Data to use:
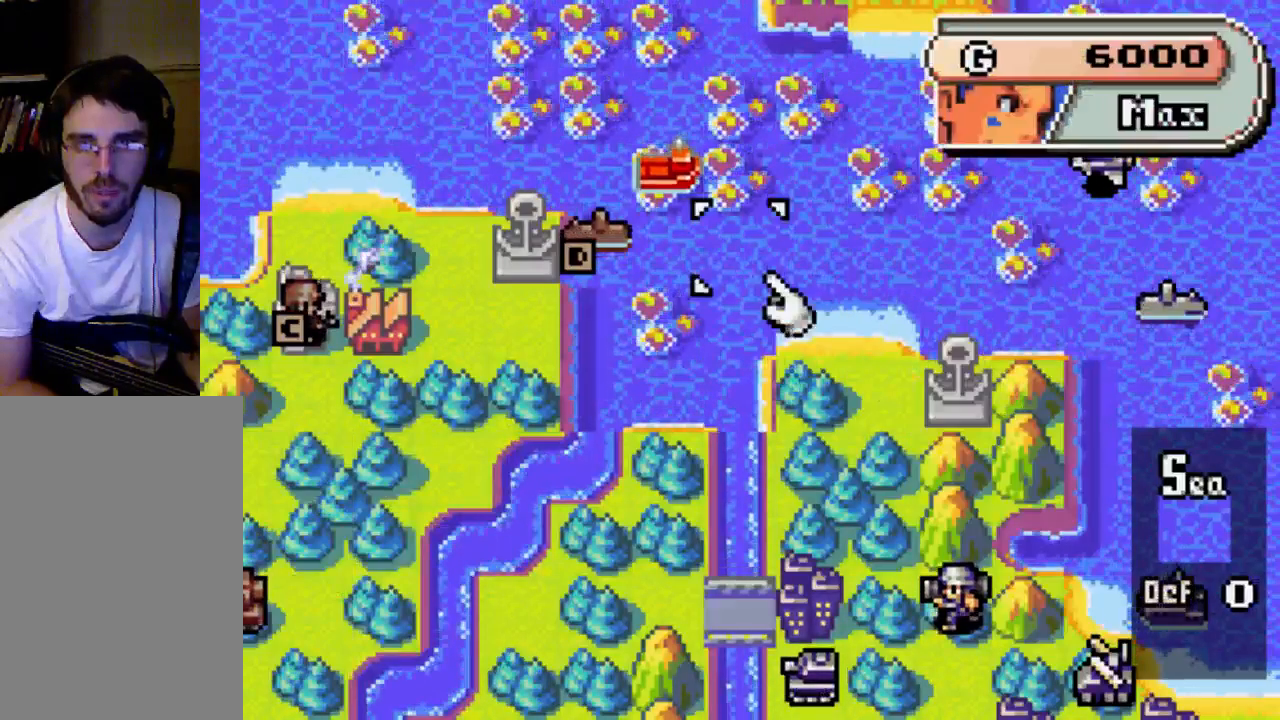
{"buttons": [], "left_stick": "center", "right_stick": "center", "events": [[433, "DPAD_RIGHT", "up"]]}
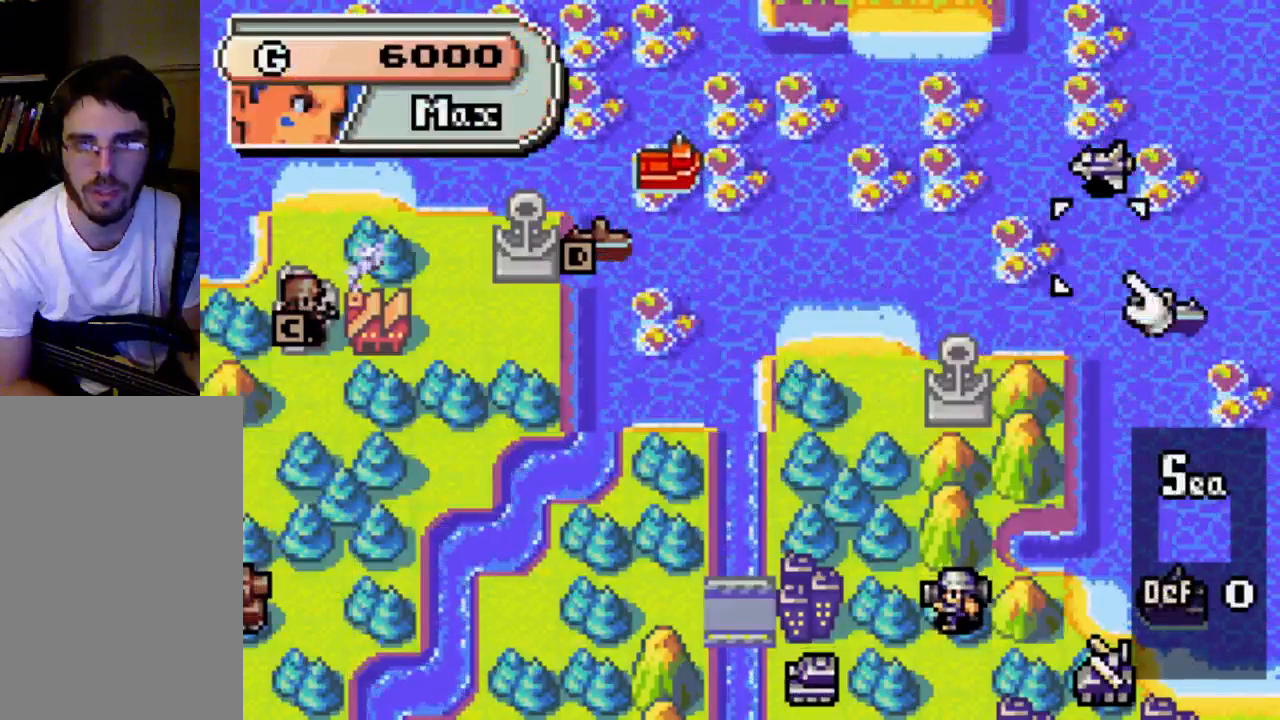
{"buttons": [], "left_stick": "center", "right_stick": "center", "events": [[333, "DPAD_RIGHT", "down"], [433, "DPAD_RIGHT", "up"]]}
--
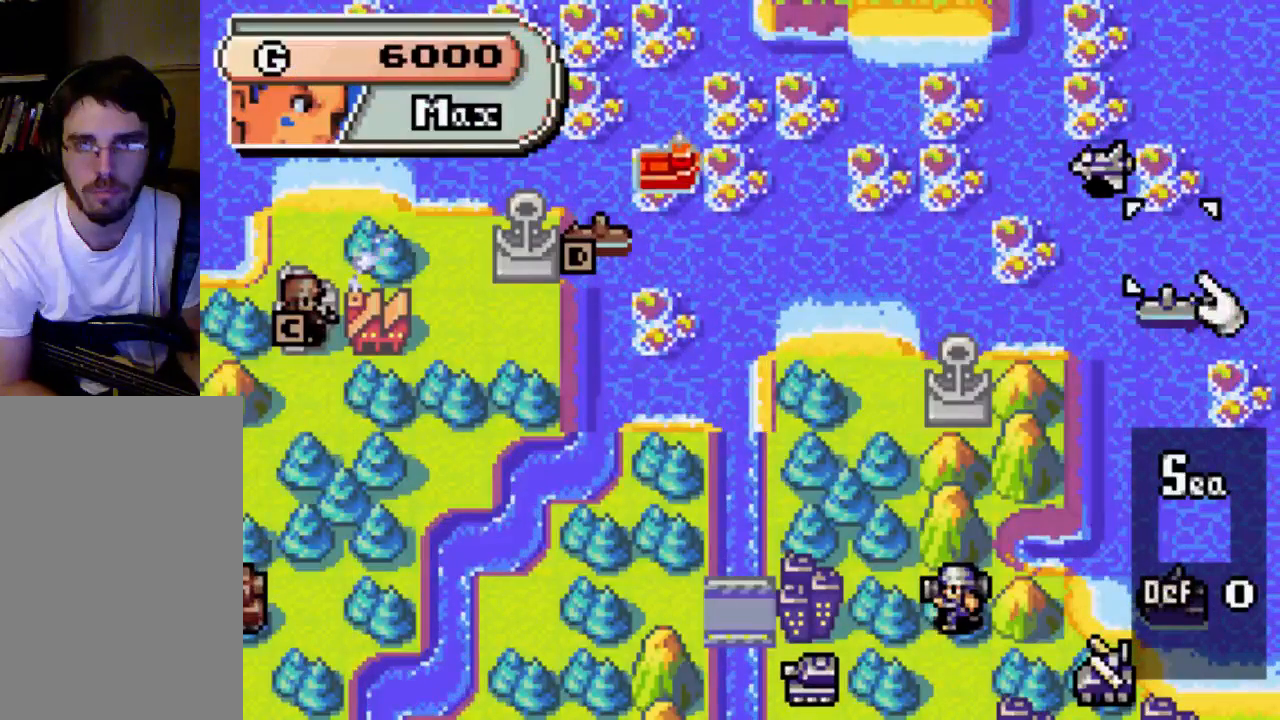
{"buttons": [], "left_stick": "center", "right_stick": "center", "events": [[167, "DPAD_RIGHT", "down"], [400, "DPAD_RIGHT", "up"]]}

Work instruction:
Looking only at the listing, say how many lines include "down"; reply with the number alone.

Solved exercise:
2